• [BRIEF] Drop the images; return everything else in the listing below exactly.

===== SUPPLIED MATERIAL

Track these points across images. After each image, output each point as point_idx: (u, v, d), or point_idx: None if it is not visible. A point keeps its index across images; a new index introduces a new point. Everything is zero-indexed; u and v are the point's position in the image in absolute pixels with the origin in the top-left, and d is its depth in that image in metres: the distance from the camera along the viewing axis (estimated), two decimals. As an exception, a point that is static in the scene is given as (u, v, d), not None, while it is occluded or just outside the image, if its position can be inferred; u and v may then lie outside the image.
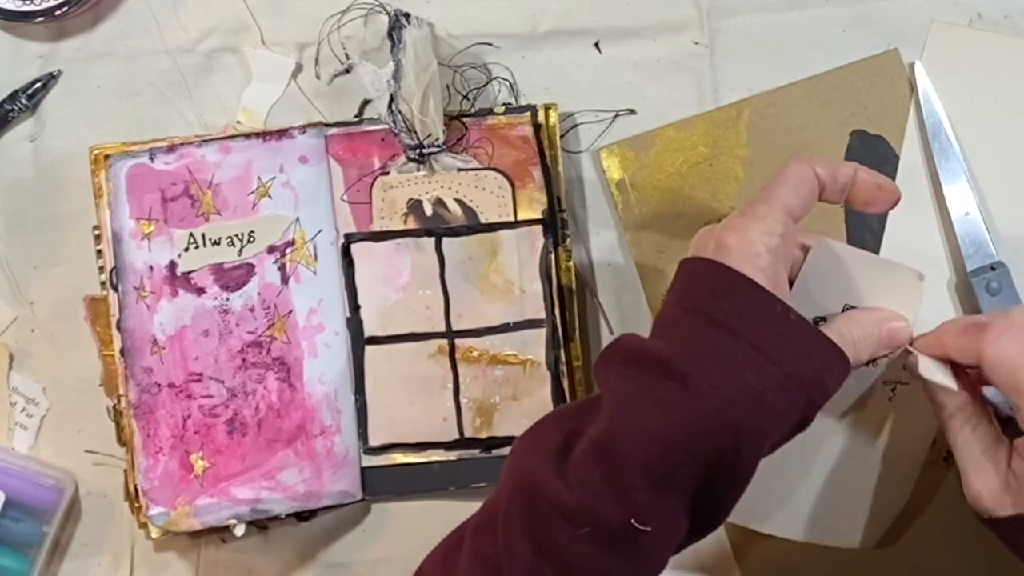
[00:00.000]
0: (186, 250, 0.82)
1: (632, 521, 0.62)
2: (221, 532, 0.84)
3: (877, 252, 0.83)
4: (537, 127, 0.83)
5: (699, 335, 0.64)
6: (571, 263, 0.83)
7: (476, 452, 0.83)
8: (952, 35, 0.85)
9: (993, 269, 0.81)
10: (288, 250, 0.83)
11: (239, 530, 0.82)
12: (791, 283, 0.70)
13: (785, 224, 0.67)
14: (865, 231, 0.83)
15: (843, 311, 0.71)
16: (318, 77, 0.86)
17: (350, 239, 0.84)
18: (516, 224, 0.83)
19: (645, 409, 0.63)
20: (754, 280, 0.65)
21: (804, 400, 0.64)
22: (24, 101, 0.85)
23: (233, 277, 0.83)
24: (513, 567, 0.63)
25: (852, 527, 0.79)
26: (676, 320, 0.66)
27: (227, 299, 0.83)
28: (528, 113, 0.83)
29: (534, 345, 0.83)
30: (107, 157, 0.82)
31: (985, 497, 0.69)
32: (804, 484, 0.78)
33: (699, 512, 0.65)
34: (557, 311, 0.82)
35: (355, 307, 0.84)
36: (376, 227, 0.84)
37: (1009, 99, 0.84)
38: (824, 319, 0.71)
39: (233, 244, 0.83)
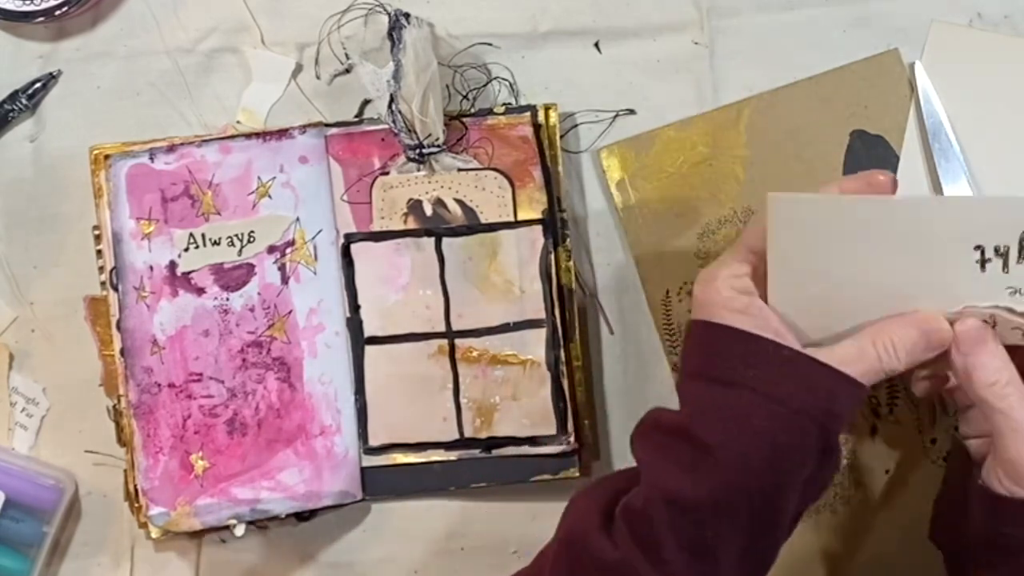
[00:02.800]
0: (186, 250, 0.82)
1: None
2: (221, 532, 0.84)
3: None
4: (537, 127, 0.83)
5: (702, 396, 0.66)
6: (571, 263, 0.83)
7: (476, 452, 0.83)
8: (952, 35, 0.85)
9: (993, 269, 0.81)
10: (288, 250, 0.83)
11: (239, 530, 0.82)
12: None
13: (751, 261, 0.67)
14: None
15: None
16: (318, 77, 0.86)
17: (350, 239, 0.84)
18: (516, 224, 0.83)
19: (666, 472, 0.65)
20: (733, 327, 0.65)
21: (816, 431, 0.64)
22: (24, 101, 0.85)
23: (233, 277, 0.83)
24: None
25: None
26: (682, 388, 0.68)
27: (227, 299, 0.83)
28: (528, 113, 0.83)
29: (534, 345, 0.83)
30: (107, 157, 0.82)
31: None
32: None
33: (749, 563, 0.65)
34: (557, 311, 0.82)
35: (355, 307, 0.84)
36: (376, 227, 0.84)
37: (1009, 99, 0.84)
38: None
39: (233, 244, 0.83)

==========

• [ANSWER TO THE EXERCISE]
Track these points across images. After each image, output each point as point_idx: (u, v, d), or point_idx: None if it is not visible. A point keeps its index across images; a new index introduces a new point. Everything is zero-indexed; u and v are the point's position in the image in absolute pixels with the origin in the top-left, and d is its depth in that image in metres: the distance from the camera along the viewing axis (estimated), two decimals. As an exception, a point that is static in the scene is given as (u, v, d), not None, while it is occluded or just outside the image, if its position can be inferred; u and v may then lie outside the image.
[00:00.000]
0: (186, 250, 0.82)
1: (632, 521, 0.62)
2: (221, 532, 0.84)
3: (877, 252, 0.83)
4: (537, 127, 0.83)
5: (699, 335, 0.64)
6: (571, 263, 0.83)
7: (476, 452, 0.83)
8: (952, 35, 0.85)
9: (993, 269, 0.81)
10: (288, 250, 0.83)
11: (239, 530, 0.82)
12: (791, 283, 0.70)
13: (785, 224, 0.67)
14: (865, 231, 0.83)
15: (843, 311, 0.71)
16: (318, 77, 0.86)
17: (350, 239, 0.84)
18: (516, 224, 0.83)
19: (645, 409, 0.63)
20: (754, 280, 0.65)
21: (804, 400, 0.64)
22: (24, 101, 0.85)
23: (233, 277, 0.83)
24: (513, 567, 0.63)
25: (852, 527, 0.79)
26: (676, 320, 0.66)
27: (227, 299, 0.83)
28: (528, 113, 0.83)
29: (534, 345, 0.83)
30: (107, 157, 0.82)
31: (985, 497, 0.69)
32: (804, 484, 0.78)
33: (699, 512, 0.65)
34: (557, 311, 0.82)
35: (355, 307, 0.84)
36: (376, 227, 0.84)
37: (1009, 99, 0.84)
38: (824, 319, 0.71)
39: (233, 244, 0.83)
[00:02.800]
0: (186, 250, 0.82)
1: None
2: (221, 532, 0.84)
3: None
4: (537, 127, 0.83)
5: (702, 396, 0.66)
6: (571, 263, 0.83)
7: (476, 452, 0.83)
8: (952, 35, 0.85)
9: (993, 269, 0.81)
10: (288, 250, 0.83)
11: (239, 530, 0.82)
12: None
13: (751, 261, 0.67)
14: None
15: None
16: (318, 77, 0.86)
17: (350, 239, 0.84)
18: (516, 224, 0.83)
19: (666, 472, 0.65)
20: (733, 327, 0.65)
21: (816, 431, 0.64)
22: (24, 101, 0.85)
23: (233, 277, 0.83)
24: None
25: None
26: (682, 388, 0.68)
27: (227, 299, 0.83)
28: (528, 113, 0.83)
29: (534, 345, 0.83)
30: (107, 157, 0.82)
31: None
32: None
33: (749, 563, 0.65)
34: (557, 311, 0.82)
35: (355, 307, 0.84)
36: (376, 227, 0.84)
37: (1009, 99, 0.84)
38: None
39: (233, 244, 0.83)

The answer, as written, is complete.